(Collected data entries)
━━━━
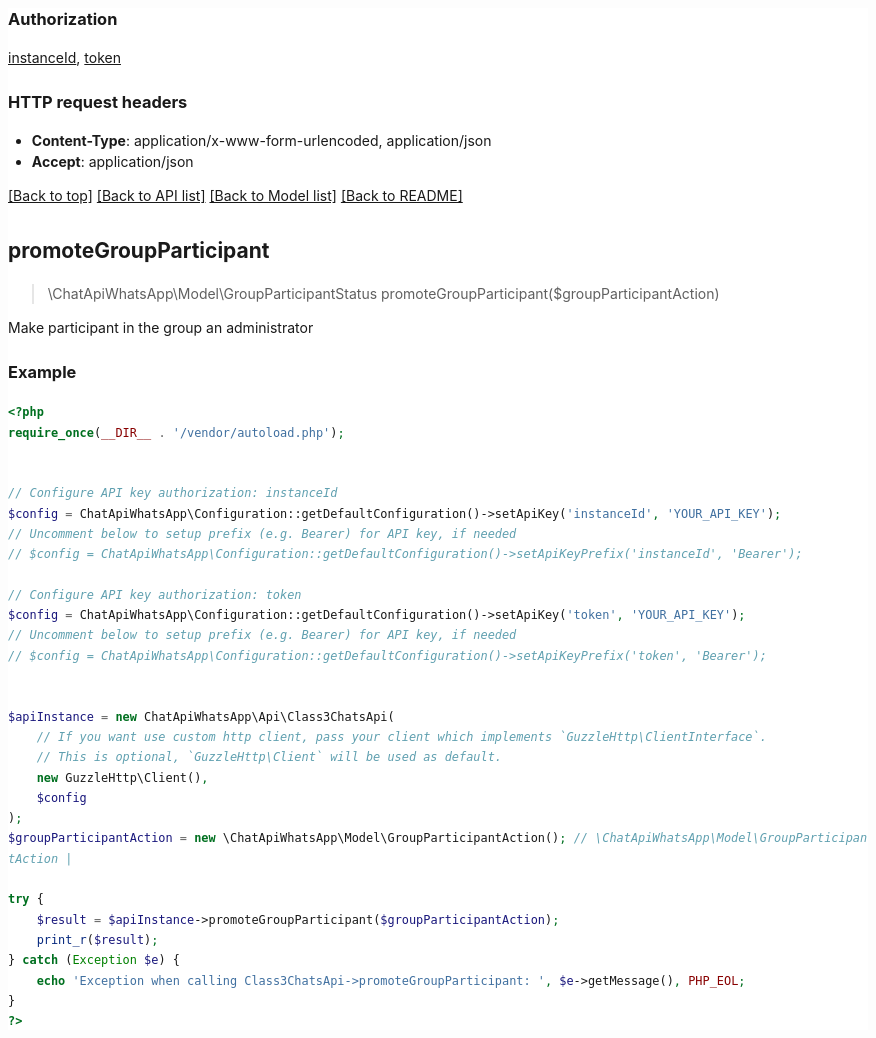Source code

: ### Authorization

[instanceId](../../README.md#instanceId), [token](../../README.md#token)

### HTTP request headers

- **Content-Type**: application/x-www-form-urlencoded, application/json
- **Accept**: application/json

[[Back to top]](#) [[Back to API list]](../../README.md#documentation-for-api-endpoints)
[[Back to Model list]](../../README.md#documentation-for-models)
[[Back to README]](../../README.md)


## promoteGroupParticipant

> \ChatApiWhatsApp\Model\GroupParticipantStatus promoteGroupParticipant($groupParticipantAction)

Make participant in the group an administrator

### Example

```php
<?php
require_once(__DIR__ . '/vendor/autoload.php');


// Configure API key authorization: instanceId
$config = ChatApiWhatsApp\Configuration::getDefaultConfiguration()->setApiKey('instanceId', 'YOUR_API_KEY');
// Uncomment below to setup prefix (e.g. Bearer) for API key, if needed
// $config = ChatApiWhatsApp\Configuration::getDefaultConfiguration()->setApiKeyPrefix('instanceId', 'Bearer');

// Configure API key authorization: token
$config = ChatApiWhatsApp\Configuration::getDefaultConfiguration()->setApiKey('token', 'YOUR_API_KEY');
// Uncomment below to setup prefix (e.g. Bearer) for API key, if needed
// $config = ChatApiWhatsApp\Configuration::getDefaultConfiguration()->setApiKeyPrefix('token', 'Bearer');


$apiInstance = new ChatApiWhatsApp\Api\Class3ChatsApi(
    // If you want use custom http client, pass your client which implements `GuzzleHttp\ClientInterface`.
    // This is optional, `GuzzleHttp\Client` will be used as default.
    new GuzzleHttp\Client(),
    $config
);
$groupParticipantAction = new \ChatApiWhatsApp\Model\GroupParticipantAction(); // \ChatApiWhatsApp\Model\GroupParticipantAction | 

try {
    $result = $apiInstance->promoteGroupParticipant($groupParticipantAction);
    print_r($result);
} catch (Exception $e) {
    echo 'Exception when calling Class3ChatsApi->promoteGroupParticipant: ', $e->getMessage(), PHP_EOL;
}
?>
```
━━━━
#### WORK ITEM:
Copy each line of the entries that includes the word "list".

#### RESPONSE BOX:
[[Back to top]](#) [[Back to API list]](../../README.md#documentation-for-api-endpoints)
[[Back to Model list]](../../README.md#documentation-for-models)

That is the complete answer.